In Toronto, the most outrageous examples are those two homebred babies, Carlos Delgado and Shawn Green. These are two fellows who have succeeded in winning nothing and have stood by running up impressive personal statistics while their team, the Toronto Blue Jays has collapsed during every season in which they have been leading the team. In these circumstances they both, of course, are refusing to sign contracts with the Blue Jays even when offered salaries that amount to about $10 million a year over five years. They should and are being ridiculed in the Toronto sporting press but even their patently selfish action pale in comparison to the excruciatingly self-absorbed actions of Seattle's Ken Griffey.
Griffey has been offered a contract which totals somewhere in the vicinity of $130 million in U.S. funds.

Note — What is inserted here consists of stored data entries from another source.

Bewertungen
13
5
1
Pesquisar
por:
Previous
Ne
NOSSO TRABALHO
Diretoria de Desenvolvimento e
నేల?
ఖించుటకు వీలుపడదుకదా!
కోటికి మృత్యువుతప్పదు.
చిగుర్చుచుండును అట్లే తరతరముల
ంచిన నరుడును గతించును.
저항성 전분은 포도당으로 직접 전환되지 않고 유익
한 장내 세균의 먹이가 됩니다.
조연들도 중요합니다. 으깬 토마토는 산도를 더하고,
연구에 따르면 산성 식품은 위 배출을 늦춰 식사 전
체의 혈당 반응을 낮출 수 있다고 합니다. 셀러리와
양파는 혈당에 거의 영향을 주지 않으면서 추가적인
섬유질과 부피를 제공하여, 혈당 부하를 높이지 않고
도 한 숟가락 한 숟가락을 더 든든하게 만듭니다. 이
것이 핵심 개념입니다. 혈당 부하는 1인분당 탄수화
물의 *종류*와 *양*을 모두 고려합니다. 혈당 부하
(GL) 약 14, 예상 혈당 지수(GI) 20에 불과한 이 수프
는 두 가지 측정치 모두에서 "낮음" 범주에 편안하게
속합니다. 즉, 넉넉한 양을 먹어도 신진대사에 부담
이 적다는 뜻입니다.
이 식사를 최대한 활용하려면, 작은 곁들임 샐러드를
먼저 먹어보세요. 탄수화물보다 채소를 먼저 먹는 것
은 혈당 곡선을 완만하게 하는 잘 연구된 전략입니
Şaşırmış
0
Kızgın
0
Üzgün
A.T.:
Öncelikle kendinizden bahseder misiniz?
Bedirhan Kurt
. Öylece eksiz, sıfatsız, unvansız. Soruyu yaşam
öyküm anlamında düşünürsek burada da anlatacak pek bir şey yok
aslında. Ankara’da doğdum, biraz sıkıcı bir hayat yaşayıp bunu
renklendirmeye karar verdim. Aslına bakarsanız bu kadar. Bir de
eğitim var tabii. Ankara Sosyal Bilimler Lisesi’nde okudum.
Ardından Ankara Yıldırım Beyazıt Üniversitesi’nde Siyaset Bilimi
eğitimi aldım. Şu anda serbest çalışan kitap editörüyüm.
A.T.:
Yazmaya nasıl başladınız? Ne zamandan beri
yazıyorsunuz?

As far as I can figure from various reports his salary would be in the vicinity of $17 to $18 million dollars per year. Despite this offer, which has been placed madepublic by his team, the Seattle Mariners, he has indicated that he must be traded from Seattle because he wishes to spend more time at home with his family who live, conveniently, in Florida.
Some of the Seattle sports writers have mentioned to Mr. Griffey in print that if he had been so concerned about spending time with his family then maybe he ought not to have moved them from Seattle to Florida several years ago. One particularly brazen sports reporter even suggested that Griffey might quit baseball altogether if being home in front of his trophy case with his family 100% of the time is paramount in his thoughts.
Obviously, the suggestion, which is never far from the surface here, is that Mr. Griffey is looking to be traded or to become a free agent not because of any super enhanced sense of paternity but rather because he wants to make even more money then the already obscene salary of $17 million dollars a year offered to him by his present team.
Certainly, many fans are wishing a plague of economic devastation upon professional sports in general. The baseball examples are just the most obvious and irritating examples of how baseball and its counterparts are destroying the enjoyment of sports for fans everywhere.
There seems to be very little Christmas spirit in any of these athletes and the various hangers-on who profit from their obscene claims to compensation. Perhaps the ghost of Christmas past has a Dickensian role to play in the dreams of these fickle and pampered creatures.
Until next month, next year: Be proud, be prosperous.